Esiason thinks that owner Mike Brown simply lacks the desire to field a consistently winning team.

“You can have all the money in the world,” Esiason said. “You can sock it away in a mattress. But the reason you’re in [the NFL] is because you’re competitive. You want to win. The family has never experienced that.’’

In our view, Brown simply defines “winning” differently than winning, you know, games. Brown’s team consistently remains one of the most profitable in the NFL, because the team restricts spending while sharing in the massive league-wide revenues from ticket sales and TV contracts.

Current (for now) Bengals receiver Chad Ochocinco believes that he’s a scapegoat for the team’s struggles, a topic he mentioned when the issue of the low ranking was raised during a Friday appearance on ESPN 1000 in Chicago.

“For some reason, for some odd reason, the mishaps for us as a team, they always fall back on me because of my style of play,” Ochocinco said. “What I’ve done wrong, I’ve done this, this is why we’re losing. But it’s been somewhat of a tradition for so long. But I’ve taken that weight and I’ve tried to make us fun again, to make us as an organization fun and relevant and . . . to make the best out of a bad situation.”
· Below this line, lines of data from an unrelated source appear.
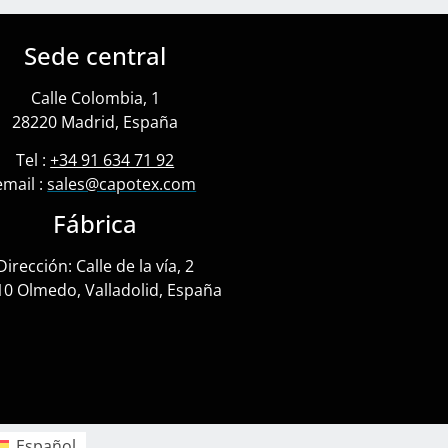
Sede central
Calle Colombia, 1
28220 Madrid, España
Tel :
+34 91 634 71 92
email :
sales@capotex.com
Fábrica
Dirección: Calle de la vía, 2
0 Olmedo, Valladolid, España
Español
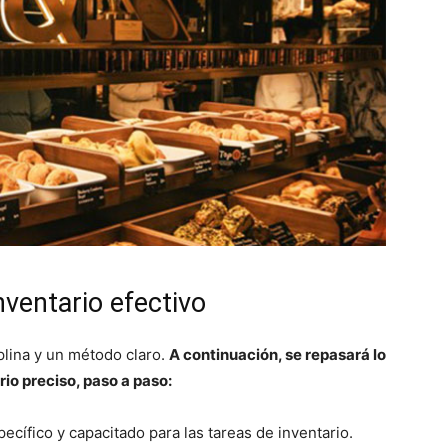
nventario efectivo
plina y un método claro.
A continuación, se repasará lo
rio preciso, paso a paso:
ecífico y capacitado para las tareas de inventario.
The situation hasn’t gotten any better, and for now the Bengals will generally remain bad. Sure, they’ll periodically overachieve their way into the playoffs, but with no postseason wins since 1990, a free-agency philosophy consisting of acquiring talented players whom no one else wants at a low cost because no one else wants them, and a franchise quarterback who wants out, don’t count on anything changing any time soon in Cincinnati.